Güçlü bir devlet, sadece güvenliğin değil, toplumun genel refahının sağlanması için de zorunludur. Bu gücünü, geleceğinden emin ve huzurlu, insanca yaşama standardını yurttaşlarına verebilen devletler güçlüdür. Zayıf bir devlet, toplumun içindeki bazı çıkar çevrelerinin etkisi altında kalır ve yine toplumun geneli bundan zarar görür. Dolayısıyla bir toplumun içindeki her bireyin, güçlü bir devlet mekanizmasına taraftar olması gerekir. Her bireyin, devletin güçlenmesi için çaba harcaması, devletin zayıflamasına yönelik eylemlere karşı da tavır alması gerekir. Kısacası; devletine sahip çıkması gerekir.
Güçlü devlet olma kriterlerinin günümüzde; ekonomik, askeri, eğitimli insan kaynağı ve jeopolitik konum olarak belirlendiğini görmekteyiz. Bu kriterlerin hepsine sahip olduğunuz zaman, dünyaya yön veren devletler sınıfına giriyorsunuz.
Günümüzde ülkemizin hareketli bir dönemden geçtiğini görmekteyiz. Bir yanda ülke içinden gelen üzücü terör haberleri, diğer tarafta komşu ülkelerin içinde bulunduğu kaos, burnumuzun dibinde bayır bucak Türkmenlerin yaşam mücadeleleri gibi konular Türkiye’nin gündemini meşgul etmektedir.

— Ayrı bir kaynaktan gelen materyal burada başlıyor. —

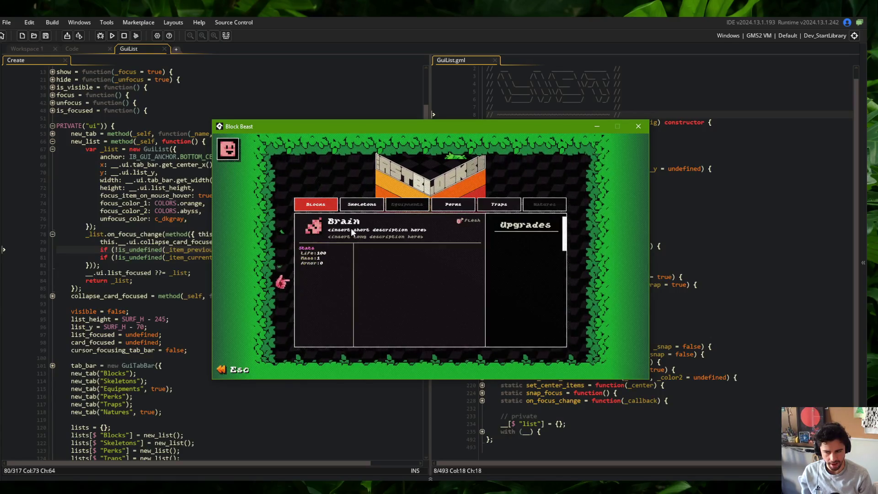
scroll(350, 228, down, 4)
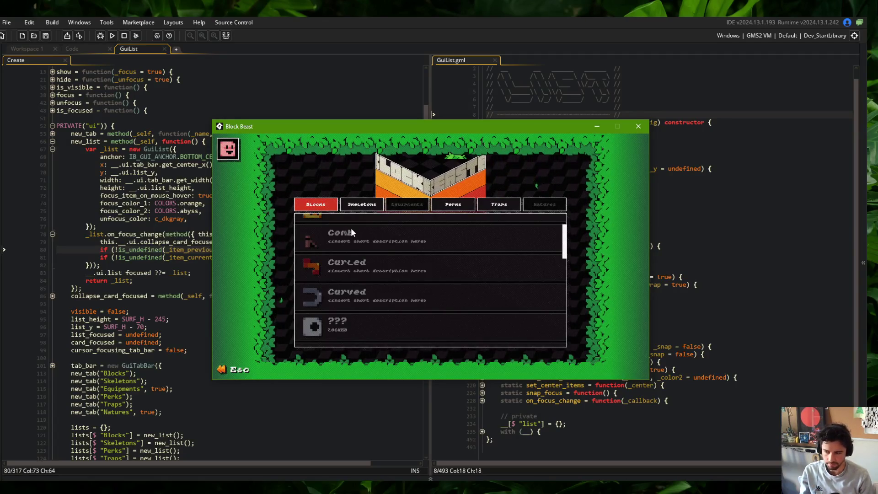
scroll(350, 228, up, 4)
click(351, 240)
click(350, 240)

Her şeyden önce şunun altını çizmekte yarar bulunmaktadır; Türkiye içerde ve dışarda yaşanan tüm bu sorunları aşabilecek güce, bilgi birikimine ve kaynağa sahiptir. Ancak sorunların aşılması için öncelikle ekonominin güçlü olması gerekmektedir. Güçlü bir ekonomi ile bu sıkıntılar daha rahat aşılabilecektir. Çünkü ekonomi güçlüyse, devlet de güçlü olacaktır.
Tarihimize baktığımızda, kitaplar arasına sıkışmış bilgiler aslında bize birey olarak birçok mesajda vermektedir.

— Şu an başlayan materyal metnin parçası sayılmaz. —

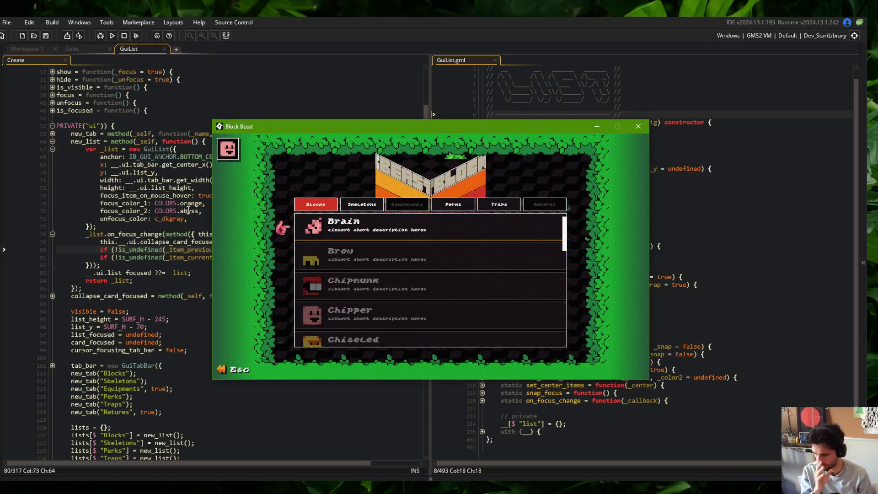
click(188, 210)
click(238, 242)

Örneğin; Tarih 5 Eylül 1795’te, ABD denizlerde donanmasının tehlikede olmaması için bir anlaşma yapıyor. Bu anlaşmaya göre ABD, Atlantik’te ve Akdeniz’de ABD sancağı taşıyan hiçbir tekneye dokunulmaması karşılığında 642.000 altın ve yılda
12.000 Osmanlı altını ödemeyi kabul ediyor. Dili Türkçe olan ve 22 maddeden oluşan anlaşmaya, Başkan George Washington ve Osmanlının Cezayir Beylerbeyi Hasan Dayı imza koyuyor. Böylece ABD’nin iki asrı aşkın tarihinde, yabancı bir dille imzalanan tek anlaşma olduğu gibi, yabancı bir devlete vergi ödemeyi kabul eden tek Amerikan belgesidir.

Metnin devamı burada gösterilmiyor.